WHAT IS NEEDED:
Rewrite the listing below, substituting "Общество" for every occurrence of "Социум" and leaving all other text unchanged.

INFORMATION SHOWN:
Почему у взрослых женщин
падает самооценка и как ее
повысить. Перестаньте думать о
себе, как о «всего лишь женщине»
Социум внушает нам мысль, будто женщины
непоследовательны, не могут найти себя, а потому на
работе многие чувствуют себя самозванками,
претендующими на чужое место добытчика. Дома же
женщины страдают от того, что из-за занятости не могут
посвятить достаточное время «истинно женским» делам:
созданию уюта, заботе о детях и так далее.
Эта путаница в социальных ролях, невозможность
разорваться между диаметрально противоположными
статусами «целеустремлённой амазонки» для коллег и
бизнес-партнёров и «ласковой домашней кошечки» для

RESPONSE TO THE TASK:
Почему у взрослых женщин
падает самооценка и как ее
повысить. Перестаньте думать о
себе, как о «всего лишь женщине»
Общество внушает нам мысль, будто женщины
непоследовательны, не могут найти себя, а потому на
работе многие чувствуют себя самозванками,
претендующими на чужое место добытчика. Дома же
женщины страдают от того, что из-за занятости не могут
посвятить достаточное время «истинно женским» делам:
созданию уюта, заботе о детях и так далее.
Эта путаница в социальных ролях, невозможность
разорваться между диаметрально противоположными
статусами «целеустремлённой амазонки» для коллег и
бизнес-партнёров и «ласковой домашней кошечки» для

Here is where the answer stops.